Your children are being taught, but are they being taught well?
One of the biggest objections I hear from parents regarding homeschooling their kids is, they just don’t think they can do it. They don’t have the time or the patience to teach their kids at home. Teaching and training up your children is not an option. As a parent, you are charged by God to do so. In fact, whether you intend to or not, you are teaching and training up your children.
Your kids learn about life, faith, and responsibility by watching you and listening to you live your own life. If your approach to teaching your kids is unintentional, then they will come away with mixed messages as they try to connect what they hear from you, from teachers, and from peers with what they see you do, what friends do, and what they see in the media. Be assured, your children are being taught, but are they being taught well? Anyone can teach a child, but to effectively teach and train them in the way they should go, you have to know them.

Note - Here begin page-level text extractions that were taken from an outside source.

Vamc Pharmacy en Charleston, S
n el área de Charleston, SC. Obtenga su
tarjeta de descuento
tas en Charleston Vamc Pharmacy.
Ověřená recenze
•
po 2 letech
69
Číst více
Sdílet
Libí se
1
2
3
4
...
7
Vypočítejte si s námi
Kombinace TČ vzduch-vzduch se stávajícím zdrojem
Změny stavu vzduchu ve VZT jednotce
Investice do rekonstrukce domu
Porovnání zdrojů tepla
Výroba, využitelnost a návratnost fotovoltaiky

Unless you are unengaged in your family, no one knows your children better than you. You know their strengths and their weaknesses. When my son was four, we enrolled him in a private, Christian pre-school. At the end of that first year we were told that they thought it would be best for him if they placed him in pre-kindergarten the next year because he was emotionally immature. If we did not know our son so well, that may have sounded like the logical thing to do. The reality was that we knew he was immature, but we also knew he was academically advanced and already reading at a second or third grade reading level. Were he to be placed in a kindergarten class, he may get in trouble because of his immaturity. If we placed him in pre-kindergarten, he would certainly be getting in trouble because he was academically bored. That is when we decided to begin the homeschool adventure.
It is not possible for a school teacher – public or private – to know your child well enough to teach them “in the way they should go.” There are too many other students who need attention, and they cannot effectively know, or teach your child or to your child’s learning style. Just like one spouse needs to be a student of the other to have a healthy marriage, so a parent needs to be a student of their children for that relationship to be healthy and effective. To pass that responsibility off to a “hired hand” is a disservice to your child.

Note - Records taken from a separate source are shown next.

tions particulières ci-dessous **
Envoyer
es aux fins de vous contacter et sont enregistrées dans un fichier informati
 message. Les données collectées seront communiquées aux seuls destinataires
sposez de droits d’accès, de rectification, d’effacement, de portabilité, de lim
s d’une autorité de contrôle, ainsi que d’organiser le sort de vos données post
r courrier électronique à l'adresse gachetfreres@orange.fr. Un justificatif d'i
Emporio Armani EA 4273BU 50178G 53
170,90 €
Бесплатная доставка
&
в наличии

Teaching your kids at home is no easy task. It requires sacrifice. In being a student of your child, there will always be those times where you feel like you didn’t get it right, but what a learning opportunity for both you and your child! Learning to work through failure, learning to overcome mistakes and adversity; learning to be faithful in the wake of wrong or lesser choices are lessons they will never get in a public classroom. There are things that I would approach differently with my son, but my mistakes have helped me to understand him better and work with him more effectively now. Additionally, there has been a trust built between us that seems so absent between most parents and children from classroom settings.
A friend and fellow homeschool zealot, Israel Wayne, has aptly said that as long as you teach your child how to read, how to write, and how to study they can figure out anything they need to. In a classroom setting they teach one way to learn – one way to study. That may not be the best way for your child. No one understands your child’s strengths and weaknesses better than you. You have the time, the relationship, and the influence that can best serve them. You, parent, can train your child up in the way they should go; not in the way that someone else thinks they should, that seems most logical, or is easiest. Isn’t that worth finding a way to make it work?